**阅读文本**
┄┄┄┄┄┄

1. 概述
在这个简短教程中,我们将关注如何为Spring Security过滤器链编写自定义过滤器。
2. 创建过滤器
Spring Security默认提供了一系列过滤器,大多数情况下已经足够使用。
然而,在某些情况下,确实需要通过创建新的过滤器来实现新功能。
我们首先实现[org.springframework.web.filter.GenericFilterBean](http://docs.spring.io/spring/docs/current/javadoc-api/org/springframework/web/filter/GenericFilterBean.html)。
GenericFilterBean是一个简单的javax.servlet.Filter实现,它对Spring有感知。
我们只需要实现一个方法:
public class CustomFilter extends GenericFilterBean {
@Override
public void doFilter(
ServletRequest request,
ServletResponse response,
FilterChain chain) throws IOException, ServletException {
chain.doFilter(request, response);
}
}
3. 在安全配置中使用过滤器
我们可以自由选择XML配置或Java配置,将过滤器集成到Spring Security配置中。
3.1. Java配置
我们可以通过创建[SecurityFilterChain](https://docs.spring.io/spring-security/site/docs/current/api/org/springframework/security/web/SecurityFilterChain.html) bean来程序性地注册过滤器。

┄┄┄┄┄┄

**数据摘录**
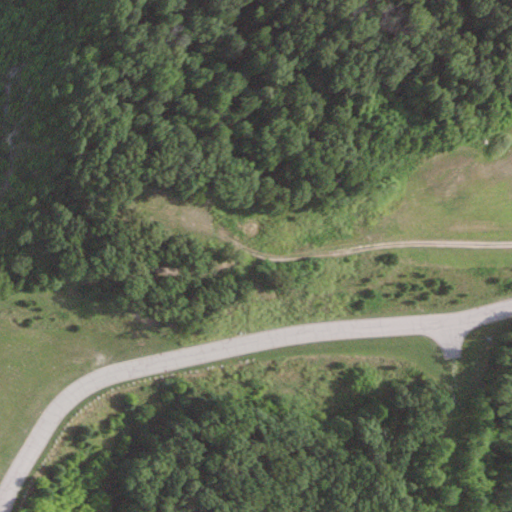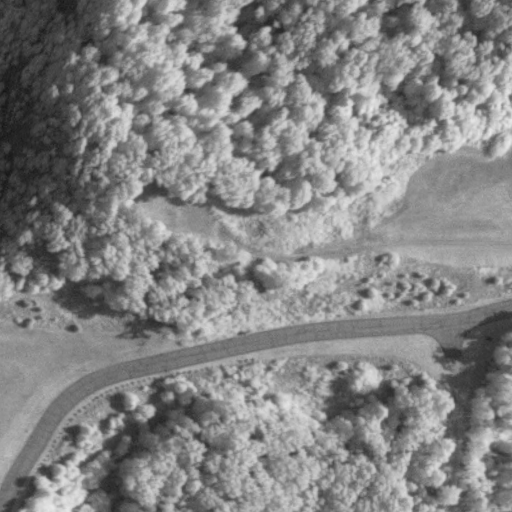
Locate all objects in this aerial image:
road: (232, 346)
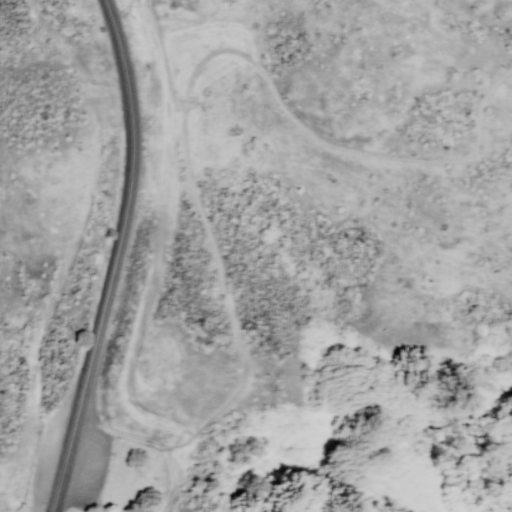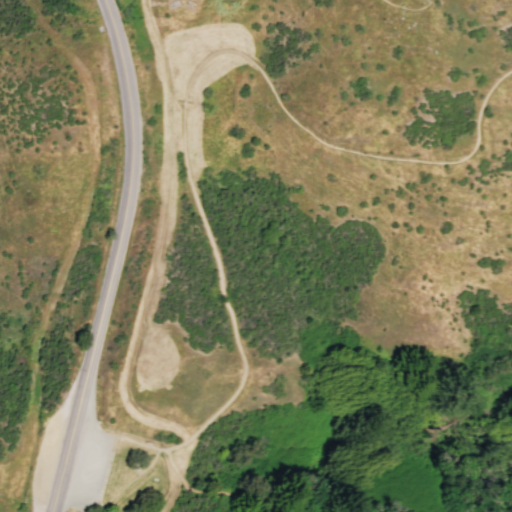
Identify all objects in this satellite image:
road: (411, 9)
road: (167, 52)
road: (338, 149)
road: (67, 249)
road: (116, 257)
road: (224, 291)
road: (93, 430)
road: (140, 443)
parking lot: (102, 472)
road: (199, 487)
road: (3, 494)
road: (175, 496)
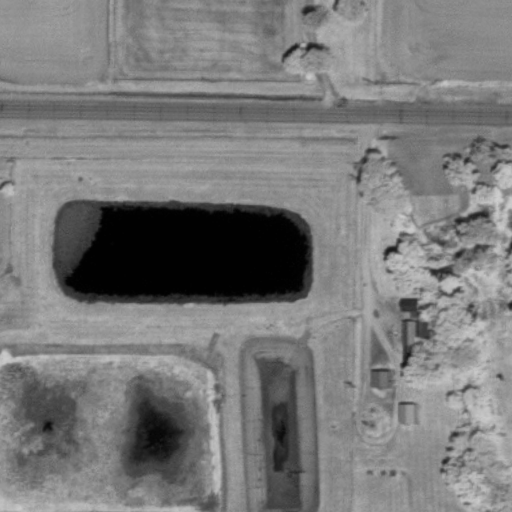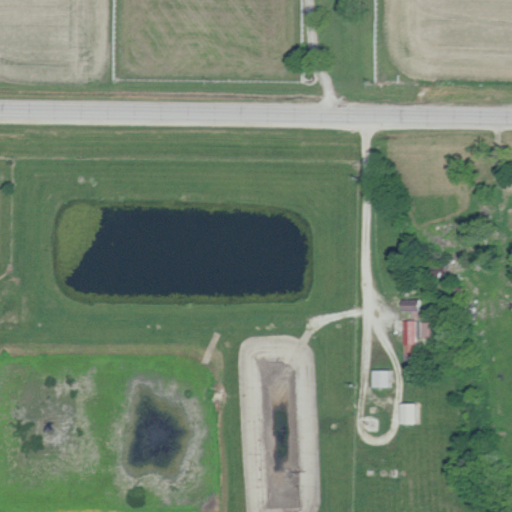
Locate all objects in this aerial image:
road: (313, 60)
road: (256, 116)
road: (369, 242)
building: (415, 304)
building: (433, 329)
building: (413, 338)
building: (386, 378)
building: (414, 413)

┄┄┄┄┄┄

**练习内容**
能否把这篇自定义过滤器教程中从“我们首先实现[org.spr”开始、一直到“g Security配置中。”为止的部分重写一遍,并将其中的“CustomFilter”替换成“MyFilter”?

**参考答案**
我们首先实现[org.springframework.web.filter.GenericFilterBean](http://docs.spring.io/spring/docs/current/javadoc-api/org/springframework/web/filter/GenericFilterBean.html)。
GenericFilterBean是一个简单的javax.servlet.Filter实现,它对Spring有感知。
我们只需要实现一个方法:
public class MyFilter extends GenericFilterBean {
@Override
public void doFilter(
ServletRequest request,
ServletResponse response,
FilterChain chain) throws IOException, ServletException {
chain.doFilter(request, response);
}
}
3. 在安全配置中使用过滤器
我们可以自由选择XML配置或Java配置,将过滤器集成到Spring Security配置中。